Onder acute toxiciteitsproef wordt verstaan de kwalitatieve en kwantitatieve bestudering van de toxiciteitsverschijnselen die zich kunnen voordoen na eenmalige toediening van de werkzame stof(fen) van de specialiteit in de mengverhouding en de fysisch-chemische toestand waarin zij in de specialiteit aanwezig zijn.

De acute toxiciteitsproef moet op twee of meer soorten zoogdieren van een bepaalde stam worden uitgevoerd, behalve wanneer het gebruik van één enkele soort gerechtvaardigd is. Normaliter dient het produkt langs ten minste twee wegen te worden toegediend: de ene dient gelijk of gelijkwaardig te zijn aan die welke voor menselijk gebruik wordt aanbevolen, terwijl de andere zekerheid moet geven dat het produkt wordt geresorbeerd.

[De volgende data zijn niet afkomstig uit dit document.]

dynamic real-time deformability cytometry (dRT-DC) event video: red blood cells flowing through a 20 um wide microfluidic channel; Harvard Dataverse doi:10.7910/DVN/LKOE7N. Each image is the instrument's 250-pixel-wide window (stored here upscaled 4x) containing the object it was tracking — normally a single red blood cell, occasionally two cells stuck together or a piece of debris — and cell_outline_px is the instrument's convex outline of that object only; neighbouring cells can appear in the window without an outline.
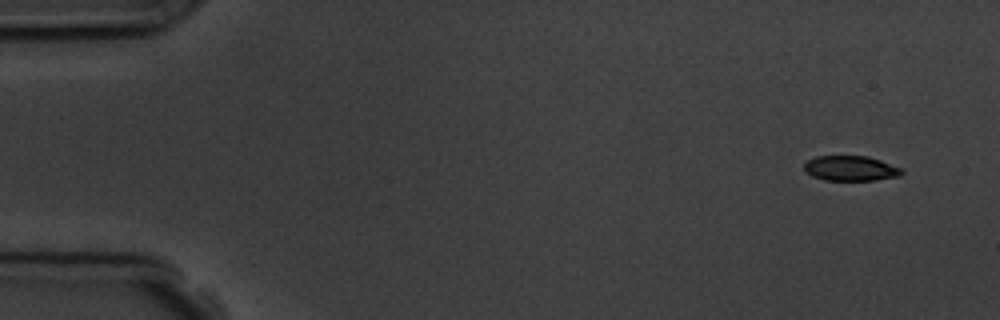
{"species": "common noctule bat (a hibernating species)", "species_latin": "Nyctalus noctula", "temperature_condition": "room temperature", "stored_images_in_passage": 5, "camera_frame_rate_fps": 3000, "um_per_image_px": 0.085, "animal": {"sex": "male", "body_mass_g": 19.5, "forearm_length_mm": 54.6}, "frame": {"image": 1, "passage_image": 1, "time_ms": 0.0, "image_size_px": [1000, 320], "cell_outline_px": [[904, 172], [900, 176], [876, 180], [824, 180], [812, 176], [804, 172], [804, 164], [808, 160], [816, 156], [868, 156], [904, 168]], "centroid_in_image_um": [72.33, 14.31], "position_along_channel_um": 12.7, "area_um2": 14.45}}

Deze studie moet betrekking hebben op waargenomen verschijnselen, met name de lokale verschijnselen. De periode van observatie van de proefdieren moet door de deskundige zodanig worden bepaald, dat de schade aan of het herstel van weefsels of organen aan het licht komt; doorgaans zal dat een periode van veertien dagen zijn, maar zij mag niet minder dan zeven dagen bedragen, zonder de dieren evenwel aan een langdurig lijden bloot te stellen. Dieren die gedurende de observatieperiode sterven, dienen aan autopsie te worden onderworpen, evenals alle dieren die tot het eind van de observatieperiode in leven blijven. Wanneer een orgaan bij de autopsie macroscopische veranderingen vertoont moet het verrichten van histopathologisch onderzoek worden overwogen. Uit de bij het onderzoek betrokken dieren dient zoveel mogelijk informatie te worden verkregen. De proeven met betrekking tot de toxiciteit bij eenmalige toediening dienen zo te worden uitgevoerd dat verschijnselen van acute toxiciteit aan het licht komen en de wijze van sterven zoveel mogelijk wordt vastgesteld. Bij geschikte soorten moet een kwantitatieve evaluatie van de approximatieve letale dosis worden verricht en gegevens betreffende het verband tussen dosis en uitwerking worden verkregen, hoewel een hoog niveau van nauwkeurigheid niet is vereist.

Deze studies kunnen een aanwijzing geven omtrent de vermoedelijke effecten van acute overdosering bij de mens en kunnen nuttig zijn voor de opzet van dosis-toxiciteitsstudies waarbij herhaalde toediening is vereist bij de betrokken diersoorten. In geval van combinatie van werkzame bestanddelen moet worden nagegaan of de toxiciteit al dan niet is toegenomen dan wel of er zich nieuwe toxische effecten voordoen.".

Artikel 2

De Lid-Staten nemen de nodige maatregelen om vóór 1 juli 1987 aan deze richtlijn te voldoen. Zij stellen de Commissie daarvan onverwijld in kennis.

Artikel 3

Deze richtlijn is gericht tot de Lid-Staten.

Gedaan te Brussel, 22 december 1986.

Voor de Raad

De Voorzitter

G. SHAW

(1) PB nr. C 293 van 5. 11. 1984, blz. 4.

(2) PB nr. C 36 van 17. 2. 1986, blz. 152.

(3) PB nr. C 160 van 1. 7. 1985, blz. 18.

(4) PB nr. L 147 van 9. 6. 1975, blz. 1.

(5) PB nr. L 332 van 28. 11. 1983, blz. 1.